I have this theory, I can grab the file size using fseek and ftell and build a dynamic array as a buffer. Then use the buffer for fgets(). I currently can not come up with a way to do it.
My theory is based off of not knowing the size of the first file in bytes. So, I do not know how big of a buffer to build. What if the file is over 2 gigs? I want to be able to build a buffer that will change and recognize the file size of whatever file I put into SearchInFile().
Here is what I have so far below:
int SearchInFile(char *fname, char *fname2)
{
FILE *pFile, *pFile2;
int szFile, szFile2;
// Open first file
if( (fopen_s(&pFile, fname, "r")) != NULL )
{
return(-1);
}
// Open second file
if( (fopen_s(&pFile2, fname2, "r")) != NULL )
{
return(-1);
}
// Find file size
fseek(pFile, 0L, SEEK_END);
szFile = ftell(pFile);
// Readjust File Pointer
fseek(pFile, 0L, SEEK_SET);
std::vector <char> buff;
//char buff[szFile];
while(fgets(buff.push_back(), szFile, pFile))
{
}
Any thoughts or examples would be great. I've been searching the net for the last few hours.

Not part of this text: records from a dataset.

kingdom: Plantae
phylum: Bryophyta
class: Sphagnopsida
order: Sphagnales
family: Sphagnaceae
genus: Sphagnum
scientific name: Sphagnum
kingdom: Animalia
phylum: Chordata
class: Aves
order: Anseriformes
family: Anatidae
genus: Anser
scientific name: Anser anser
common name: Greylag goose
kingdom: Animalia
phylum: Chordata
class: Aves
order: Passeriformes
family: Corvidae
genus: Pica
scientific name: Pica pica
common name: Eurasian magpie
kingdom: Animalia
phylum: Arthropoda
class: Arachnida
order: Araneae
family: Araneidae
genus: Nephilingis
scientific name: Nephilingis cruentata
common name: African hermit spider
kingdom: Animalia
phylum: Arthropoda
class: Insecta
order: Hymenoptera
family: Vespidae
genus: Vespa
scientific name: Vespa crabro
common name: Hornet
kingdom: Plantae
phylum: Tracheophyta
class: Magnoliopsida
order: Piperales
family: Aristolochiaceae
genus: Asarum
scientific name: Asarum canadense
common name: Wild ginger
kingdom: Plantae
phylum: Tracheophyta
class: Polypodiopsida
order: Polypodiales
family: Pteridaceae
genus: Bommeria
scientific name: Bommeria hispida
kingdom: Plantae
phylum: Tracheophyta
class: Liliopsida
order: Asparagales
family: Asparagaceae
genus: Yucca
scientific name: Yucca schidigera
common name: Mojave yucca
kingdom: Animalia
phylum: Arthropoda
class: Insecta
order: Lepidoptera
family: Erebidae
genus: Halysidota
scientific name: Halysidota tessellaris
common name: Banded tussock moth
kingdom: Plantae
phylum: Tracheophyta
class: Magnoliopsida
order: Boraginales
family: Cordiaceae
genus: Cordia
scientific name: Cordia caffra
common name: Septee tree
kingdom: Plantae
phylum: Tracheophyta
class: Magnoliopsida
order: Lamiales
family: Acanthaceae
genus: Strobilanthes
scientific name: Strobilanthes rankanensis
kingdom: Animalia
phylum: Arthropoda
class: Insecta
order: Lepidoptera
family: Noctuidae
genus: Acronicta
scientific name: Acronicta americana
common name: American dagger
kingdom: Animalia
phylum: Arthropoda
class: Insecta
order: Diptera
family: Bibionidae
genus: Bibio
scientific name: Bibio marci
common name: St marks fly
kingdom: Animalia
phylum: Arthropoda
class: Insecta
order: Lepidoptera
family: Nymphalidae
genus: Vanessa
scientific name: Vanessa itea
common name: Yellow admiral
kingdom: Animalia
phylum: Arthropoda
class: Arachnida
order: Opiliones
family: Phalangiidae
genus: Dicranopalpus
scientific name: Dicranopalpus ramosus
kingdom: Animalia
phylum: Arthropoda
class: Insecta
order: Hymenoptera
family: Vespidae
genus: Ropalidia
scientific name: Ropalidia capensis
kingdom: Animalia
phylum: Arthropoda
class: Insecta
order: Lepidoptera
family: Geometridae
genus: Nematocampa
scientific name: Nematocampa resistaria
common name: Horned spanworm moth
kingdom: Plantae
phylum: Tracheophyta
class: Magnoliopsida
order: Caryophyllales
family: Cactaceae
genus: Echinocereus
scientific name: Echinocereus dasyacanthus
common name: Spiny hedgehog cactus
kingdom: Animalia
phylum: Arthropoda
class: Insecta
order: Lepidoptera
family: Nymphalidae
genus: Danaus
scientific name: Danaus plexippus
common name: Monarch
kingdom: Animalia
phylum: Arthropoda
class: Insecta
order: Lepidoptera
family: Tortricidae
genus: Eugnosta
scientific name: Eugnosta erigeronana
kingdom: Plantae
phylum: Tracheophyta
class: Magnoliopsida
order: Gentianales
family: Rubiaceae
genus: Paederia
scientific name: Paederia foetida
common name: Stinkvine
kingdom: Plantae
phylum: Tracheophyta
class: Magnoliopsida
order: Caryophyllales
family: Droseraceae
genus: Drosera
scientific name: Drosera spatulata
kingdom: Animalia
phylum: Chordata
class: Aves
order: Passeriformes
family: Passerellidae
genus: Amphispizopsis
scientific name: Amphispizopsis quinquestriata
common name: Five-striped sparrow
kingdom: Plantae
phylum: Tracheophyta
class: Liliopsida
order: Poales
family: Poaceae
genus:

Vector can grow, so you don't have to know the size beforehand. The following four lines do what you want.
std::vector<char> buff;
int ch;
while ((ch = fgetc(pFile)) != EOF)
buff.push_back(ch);
fgetc is a function to read a single char, simpler than using fgets.
If you do know the file size beforehand then you could call buff.reserve(szFile) before the loop. This will make the loop a little more efficient.